◆ ABOUT THIS EXERCISE
Only the lines below starting at the one that contains "left knee: (706, 570, 9)" and ending at the one that contains "left wrist: (1230, 498, -25)" are to be reproduced, exactly and with both ends kept.

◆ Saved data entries
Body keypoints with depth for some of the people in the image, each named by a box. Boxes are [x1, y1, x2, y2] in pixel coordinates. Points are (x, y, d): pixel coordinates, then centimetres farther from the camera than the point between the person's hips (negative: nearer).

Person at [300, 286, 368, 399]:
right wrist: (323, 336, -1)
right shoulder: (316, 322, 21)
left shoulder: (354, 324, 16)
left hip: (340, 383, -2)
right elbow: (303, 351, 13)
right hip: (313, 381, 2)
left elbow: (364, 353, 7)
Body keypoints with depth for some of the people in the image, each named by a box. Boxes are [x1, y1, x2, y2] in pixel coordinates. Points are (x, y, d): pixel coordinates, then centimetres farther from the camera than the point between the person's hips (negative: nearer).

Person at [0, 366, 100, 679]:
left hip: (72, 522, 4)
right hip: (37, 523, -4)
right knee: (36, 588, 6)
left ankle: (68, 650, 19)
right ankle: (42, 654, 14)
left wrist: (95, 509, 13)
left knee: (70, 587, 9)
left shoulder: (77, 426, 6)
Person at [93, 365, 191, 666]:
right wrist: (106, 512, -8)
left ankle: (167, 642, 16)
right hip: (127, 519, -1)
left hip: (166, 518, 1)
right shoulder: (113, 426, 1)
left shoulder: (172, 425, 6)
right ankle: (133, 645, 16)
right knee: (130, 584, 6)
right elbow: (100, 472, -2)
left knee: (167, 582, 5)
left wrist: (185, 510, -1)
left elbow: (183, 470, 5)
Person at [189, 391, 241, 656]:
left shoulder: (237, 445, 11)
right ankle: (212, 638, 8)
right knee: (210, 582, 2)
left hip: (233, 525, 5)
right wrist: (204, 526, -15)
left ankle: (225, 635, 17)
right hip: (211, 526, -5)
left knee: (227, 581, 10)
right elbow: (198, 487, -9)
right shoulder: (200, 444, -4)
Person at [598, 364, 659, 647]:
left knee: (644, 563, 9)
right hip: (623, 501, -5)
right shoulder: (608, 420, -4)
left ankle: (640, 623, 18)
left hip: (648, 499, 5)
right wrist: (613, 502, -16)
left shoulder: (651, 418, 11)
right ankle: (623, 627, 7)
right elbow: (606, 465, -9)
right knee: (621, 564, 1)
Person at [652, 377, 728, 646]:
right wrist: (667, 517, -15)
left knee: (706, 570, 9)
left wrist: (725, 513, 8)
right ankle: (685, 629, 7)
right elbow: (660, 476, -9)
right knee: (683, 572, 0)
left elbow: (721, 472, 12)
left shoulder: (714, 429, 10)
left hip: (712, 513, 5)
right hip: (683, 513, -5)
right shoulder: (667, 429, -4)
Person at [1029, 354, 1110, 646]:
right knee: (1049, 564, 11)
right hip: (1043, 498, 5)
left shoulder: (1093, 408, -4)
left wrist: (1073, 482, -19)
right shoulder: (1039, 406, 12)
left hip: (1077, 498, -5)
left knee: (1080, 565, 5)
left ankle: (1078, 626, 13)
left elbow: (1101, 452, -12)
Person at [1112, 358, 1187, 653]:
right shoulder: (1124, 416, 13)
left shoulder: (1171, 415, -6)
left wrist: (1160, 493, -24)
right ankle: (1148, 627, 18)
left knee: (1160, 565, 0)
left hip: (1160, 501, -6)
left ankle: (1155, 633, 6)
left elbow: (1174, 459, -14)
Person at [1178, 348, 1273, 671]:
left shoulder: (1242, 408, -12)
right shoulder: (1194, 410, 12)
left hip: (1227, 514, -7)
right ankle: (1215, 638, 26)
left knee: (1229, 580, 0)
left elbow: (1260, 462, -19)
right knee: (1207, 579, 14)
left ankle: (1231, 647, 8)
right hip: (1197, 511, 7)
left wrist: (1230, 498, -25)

* * *

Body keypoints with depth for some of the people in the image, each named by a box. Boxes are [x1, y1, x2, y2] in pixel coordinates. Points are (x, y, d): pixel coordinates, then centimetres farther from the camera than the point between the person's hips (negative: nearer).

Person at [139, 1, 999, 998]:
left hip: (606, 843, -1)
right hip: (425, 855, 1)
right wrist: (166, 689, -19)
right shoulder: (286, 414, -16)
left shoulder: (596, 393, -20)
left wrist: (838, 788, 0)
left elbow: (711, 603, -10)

--

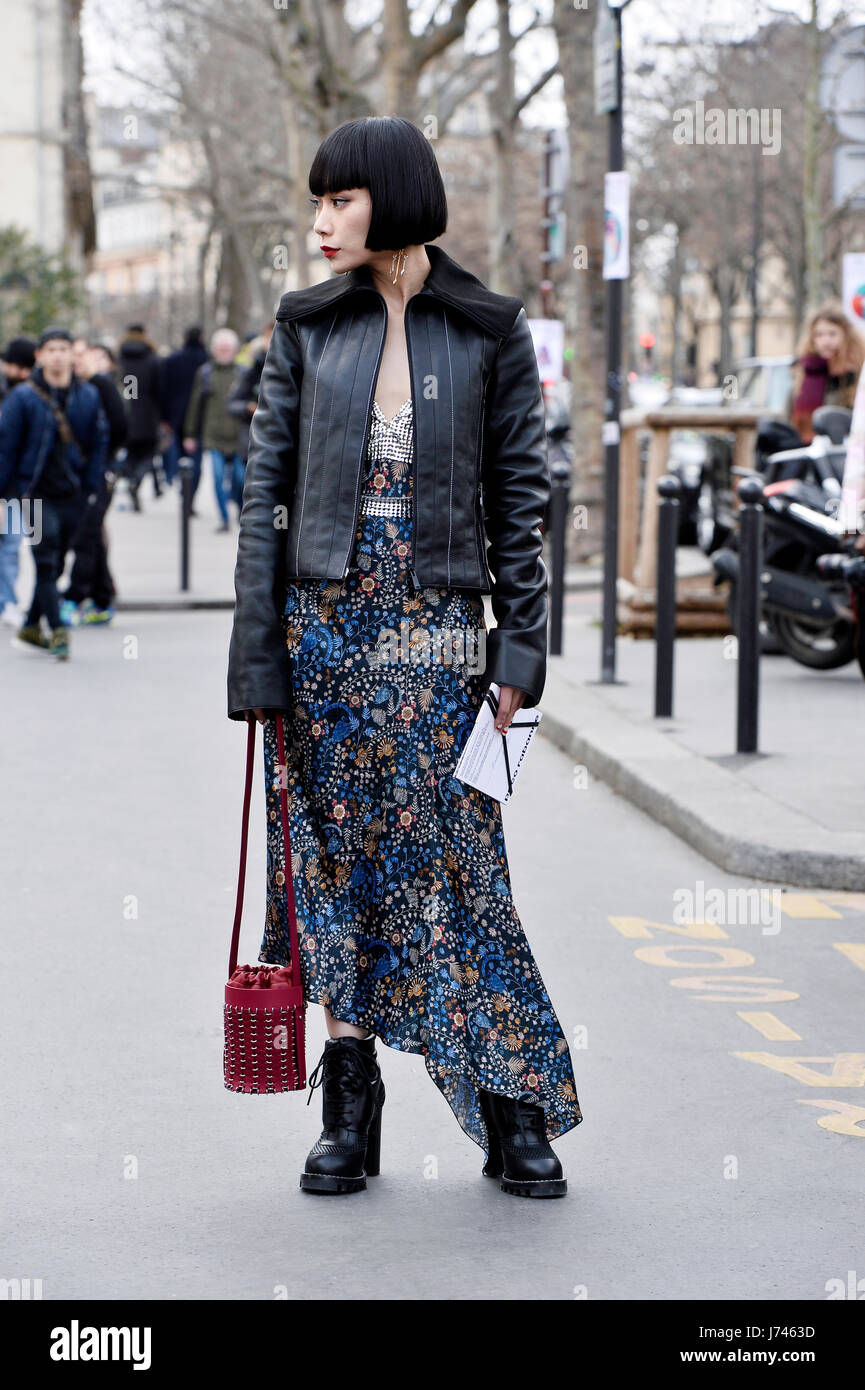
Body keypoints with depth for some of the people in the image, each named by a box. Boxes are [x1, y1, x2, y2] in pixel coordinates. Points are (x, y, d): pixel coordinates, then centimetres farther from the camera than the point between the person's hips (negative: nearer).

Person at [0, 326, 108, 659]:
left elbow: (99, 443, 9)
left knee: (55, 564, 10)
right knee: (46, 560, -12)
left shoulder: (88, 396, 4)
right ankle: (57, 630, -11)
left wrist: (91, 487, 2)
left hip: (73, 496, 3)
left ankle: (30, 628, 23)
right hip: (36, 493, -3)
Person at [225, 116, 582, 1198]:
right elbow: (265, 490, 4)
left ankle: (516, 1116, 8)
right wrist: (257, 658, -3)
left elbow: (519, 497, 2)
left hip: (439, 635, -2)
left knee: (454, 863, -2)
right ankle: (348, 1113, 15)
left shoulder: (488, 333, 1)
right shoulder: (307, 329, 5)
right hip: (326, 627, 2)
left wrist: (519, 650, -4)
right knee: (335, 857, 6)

◆ OUTPUT
left knee: (706, 570, 9)
left wrist: (725, 513, 8)
right ankle: (685, 629, 7)
right elbow: (660, 476, -9)
right knee: (683, 572, 0)
left elbow: (721, 472, 12)
left shoulder: (714, 429, 10)
left hip: (712, 513, 5)
right hip: (683, 513, -5)
right shoulder: (667, 429, -4)
Person at [1029, 354, 1110, 646]:
right knee: (1049, 564, 11)
right hip: (1043, 498, 5)
left shoulder: (1093, 408, -4)
left wrist: (1073, 482, -19)
right shoulder: (1039, 406, 12)
left hip: (1077, 498, -5)
left knee: (1080, 565, 5)
left ankle: (1078, 626, 13)
left elbow: (1101, 452, -12)
Person at [1112, 358, 1187, 653]:
right shoulder: (1124, 416, 13)
left shoulder: (1171, 415, -6)
left wrist: (1160, 493, -24)
right ankle: (1148, 627, 18)
left knee: (1160, 565, 0)
left hip: (1160, 501, -6)
left ankle: (1155, 633, 6)
left elbow: (1174, 459, -14)
Person at [1178, 348, 1273, 671]:
left shoulder: (1242, 408, -12)
right shoulder: (1194, 410, 12)
left hip: (1227, 514, -7)
right ankle: (1215, 638, 26)
left knee: (1229, 580, 0)
left elbow: (1260, 462, -19)
right knee: (1207, 579, 14)
left ankle: (1231, 647, 8)
right hip: (1197, 511, 7)
left wrist: (1230, 498, -25)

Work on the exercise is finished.